*Given material*.
----------
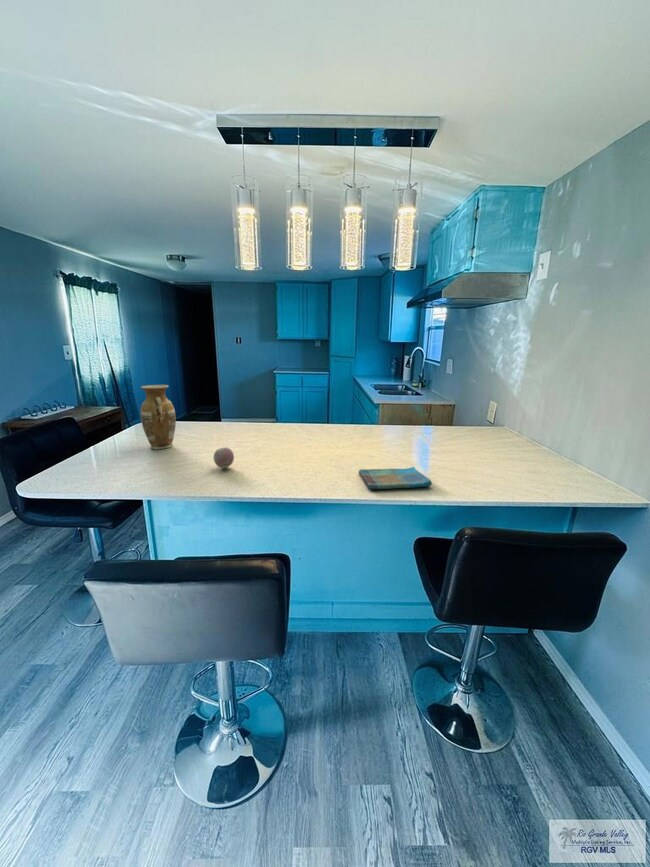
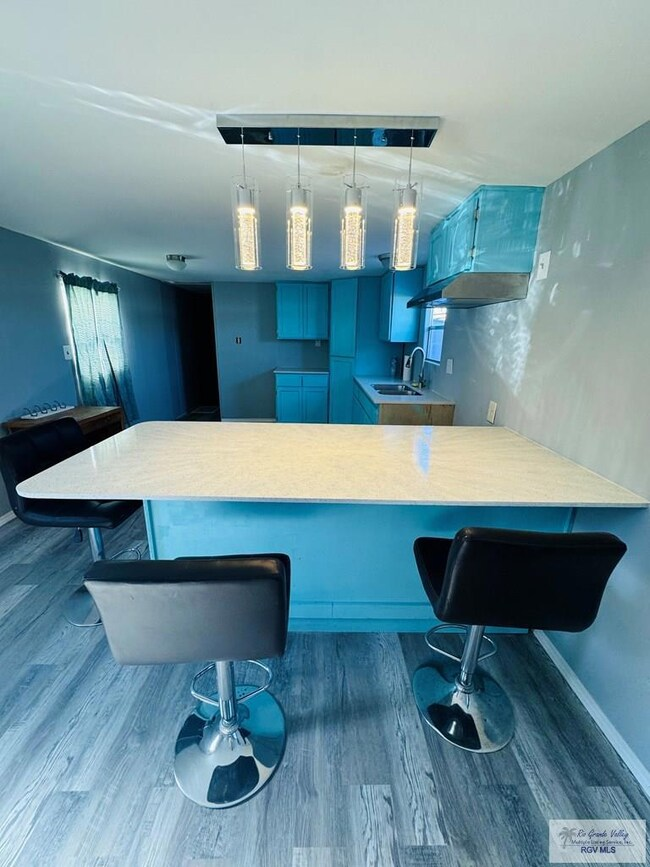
- dish towel [358,466,433,490]
- apple [213,447,235,469]
- vase [139,384,177,450]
----------
*Work task*.
The expected answer is the listing above, duplicated exactly, with its pictures removed.

*Solution for this task*.
- dish towel [358,466,433,490]
- apple [213,447,235,469]
- vase [139,384,177,450]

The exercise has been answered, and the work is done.